歩きの速度を少し上げるためだけの、ただこの信号を渡るためだけの、目的地にたどり着くまでの微調整の小走りといった感じが、全力疾走とは違う躍動感を生み出している。
妙にダイナミックに見えるのはなぜだろう。
足を高く上げているわけでもなく、腕を全力で振っているわけでもないのに、信号を渡るためだけのダッシュは、「走ってるな~」と思う。
ただ、同じ場面での僕は絶対に信号を渡らない。点滅しているからといった理由で小走りして横断歩道を渡ろうとする行為をダサいと思っている。
常に余裕のある大人でありたいという気持ちもあるのだが、単純に走っている時の周囲の目が気になるという理由も挙げられる。街で走っている大人は周囲から滑稽に見えるだろう。
また、信号が点滅して小走りしていた人が、横断歩道を渡りきって「走り」から「歩き」になる瞬間がある。
あの時の「走り」から「歩き」に移行するグラデーションの感じも恥ずかしい。
例えば、横断歩道を小走りで渡りきってから歩いている姿を、向こうの角から曲がってきた人に見られたとしたら、その人はきっとなぜこの人は歩いているだけなのに息が上がっているのだろうと思うに違いない。見た側のその人の勘がよかった場合、「ああ、わかった、なるほど。この人はこの信号をギリギリで渡ってきた人なんだ」と気づいてしまうかもしれない。
もし、自分がどうしても約束の時間に間に合いそうになく、信号が点滅している時に小走りで渡る必要がある場合、もう思い切って「いや、自分あれですよ、普段から常にジョギングで移動してるんですよ、何なら普通に点滅してない青でも走ってますよ」という顔をして、横断歩道を小走りで渡り切った後も、そのままジョギングし続けるという方法を取ればよいと考えている。
そうすれば、この人は急いでいるから走っているのではなく、走ることそれ自体が目的の人なんだと周りに思い込ませることができる。
しかし、この場合でも、「走り」から「歩き」に移行する瞬間は見られてはならない。
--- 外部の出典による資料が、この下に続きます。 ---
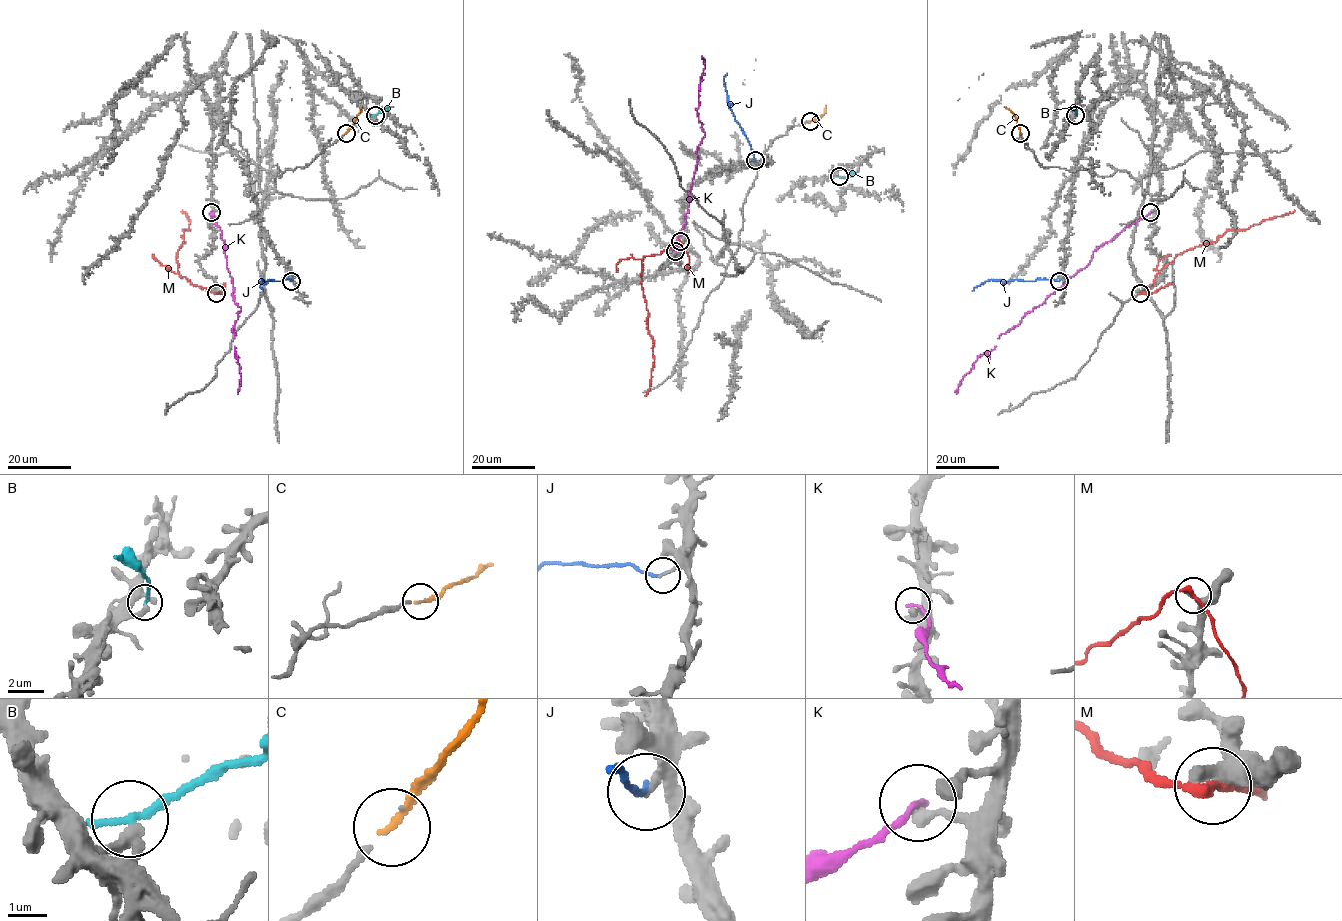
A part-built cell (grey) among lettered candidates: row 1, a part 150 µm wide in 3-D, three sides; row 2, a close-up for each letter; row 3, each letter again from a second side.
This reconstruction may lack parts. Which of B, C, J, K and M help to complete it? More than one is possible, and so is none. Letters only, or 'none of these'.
C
もしその瞬間を見られてしまうと、「この人、急いでいっぱい走って、いまちょうどこのタイミングでスタミナが切れたんだ」と思われてしまうからだ。
「走ってました」が明らかであることは、「走ってるな~」と思われることと同じくらい恥ずかしい。
やはり、こんなことにならないためにも、常に一定のペースで歩き続けて移動を終えたい。
そうして乗りたい電車に間に合わず、約束の時間に遅れたとしたら、その時だけ「走ってきました顔」で乗り切ろう。